Stored records

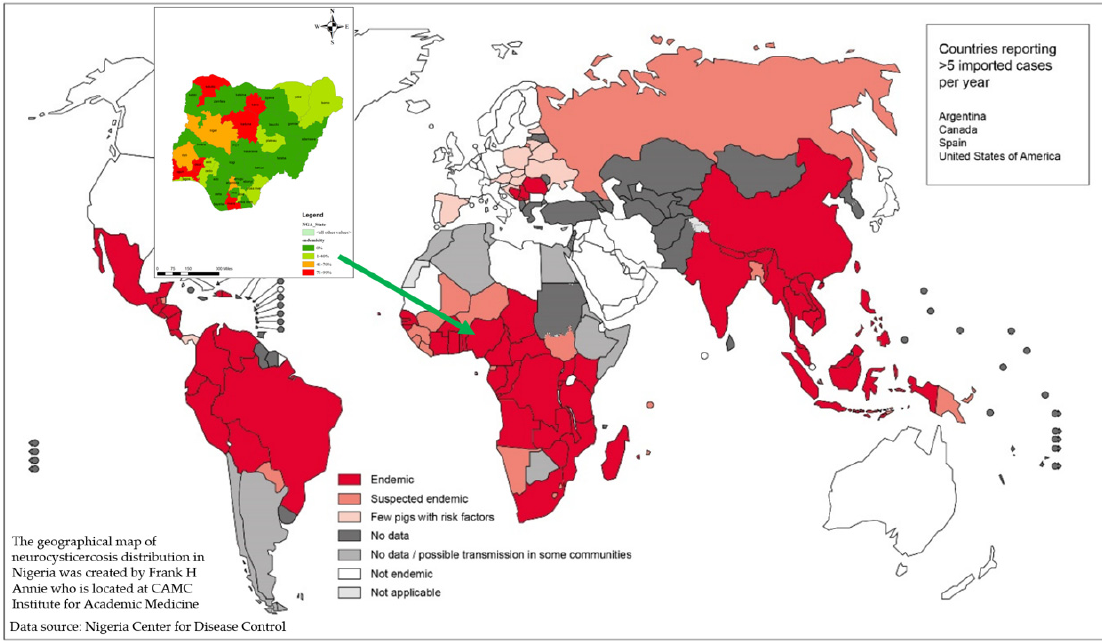
Figure 5. WHO and NCDC T. solium map depicting endemic regions in the world and in Nigeria, re- spectively [6,12]. Reprinted with permission from ref. [6]. Copyright 2016 World Health Organization and 2018 Nigeria Center for Disease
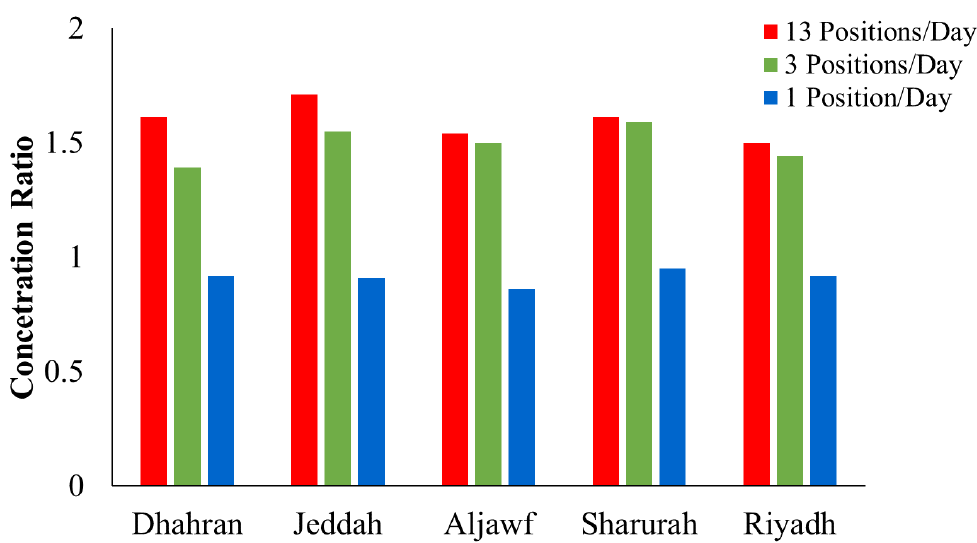
Figure 9. The CR of a V-trough system at five geographical locations for double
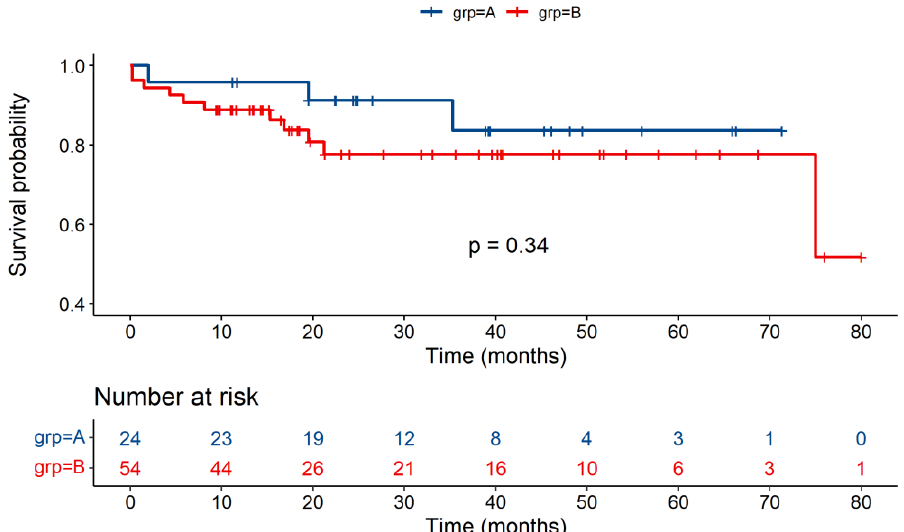
Figure 3. Overall Survival of Recipients in Group A and Group B. Kaplan–Meier estimates of sur-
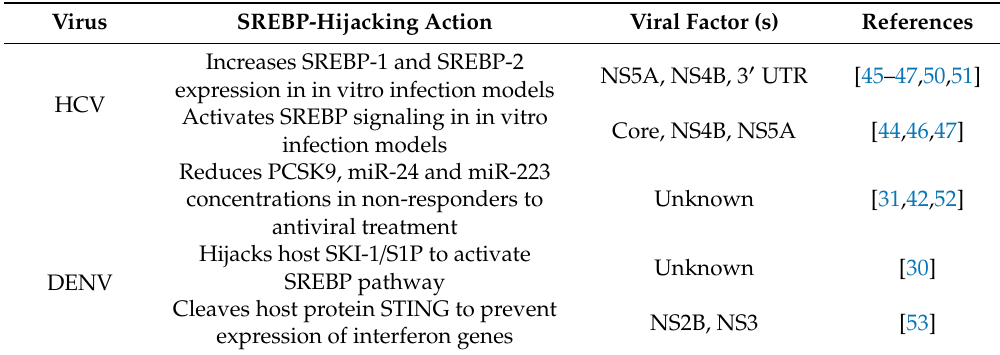
Table 2. Hepatitis C virus (HCV) and dengue virus (DENV) components involved in hijacking of the host sterol regulatory element-binding protein (SREBP) pathway for viral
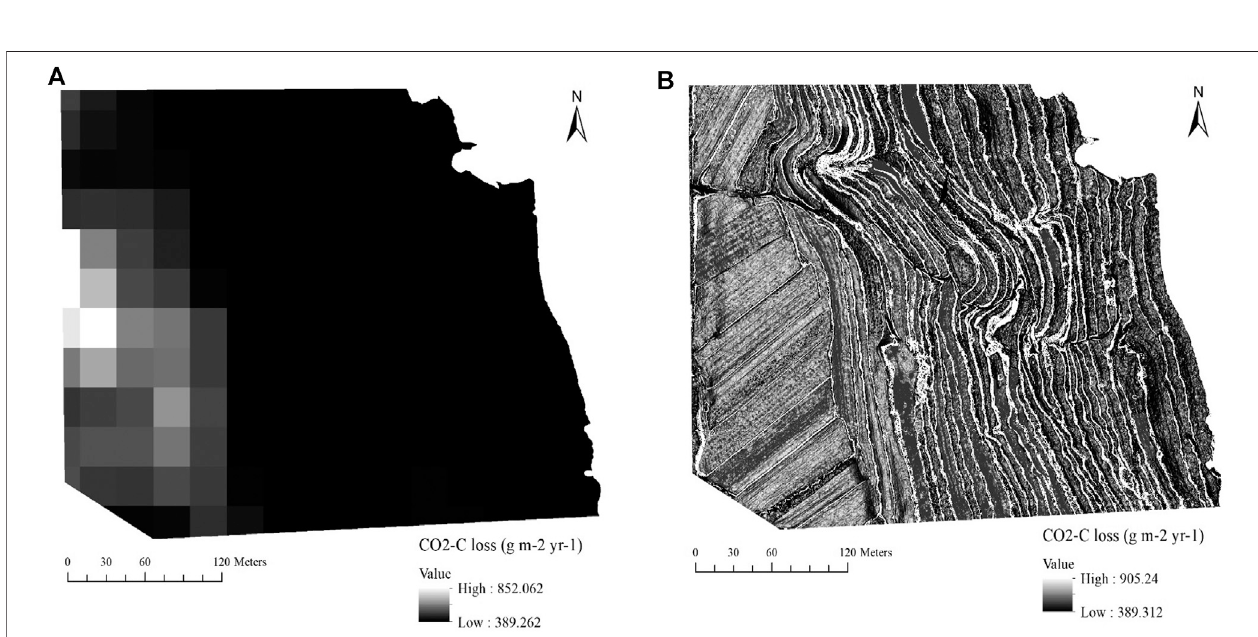
FIGURE5| Comparison ofyearly CO 2 -C emission from differentslopeson aterraced fi eld inthe Wangdong Catchmentcalculatedfrom two digital terrain models. Areas with a gradient of more than 30 ° were not covered by soil anymore, and therefore were manually excluded from the calculations made with the UAV-based DTM.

- Exercise -
Exactly as written, give the entries above again, with no images.

- Answer to this problem -
Figure 5. WHO and NCDC T. solium map depicting endemic regions in the world and in Nigeria, re- spectively [6,12]. Reprinted with permission from ref. [6]. Copyright 2016 World Health Organization and 2018 Nigeria Center for Disease
Figure 9. The CR of a V-trough system at five geographical locations for double
Figure 3. Overall Survival of Recipients in Group A and Group B. Kaplan–Meier estimates of sur-
Table 2. Hepatitis C virus (HCV) and dengue virus (DENV) components involved in hijacking of the host sterol regulatory element-binding protein (SREBP) pathway for viral
FIGURE5| Comparison ofyearly CO 2 -C emission from differentslopeson aterraced fi eld inthe Wangdong Catchmentcalculatedfrom two digital terrain models. Areas with a gradient of more than 30 ° were not covered by soil anymore, and therefore were manually excluded from the calculations made with the UAV-based DTM.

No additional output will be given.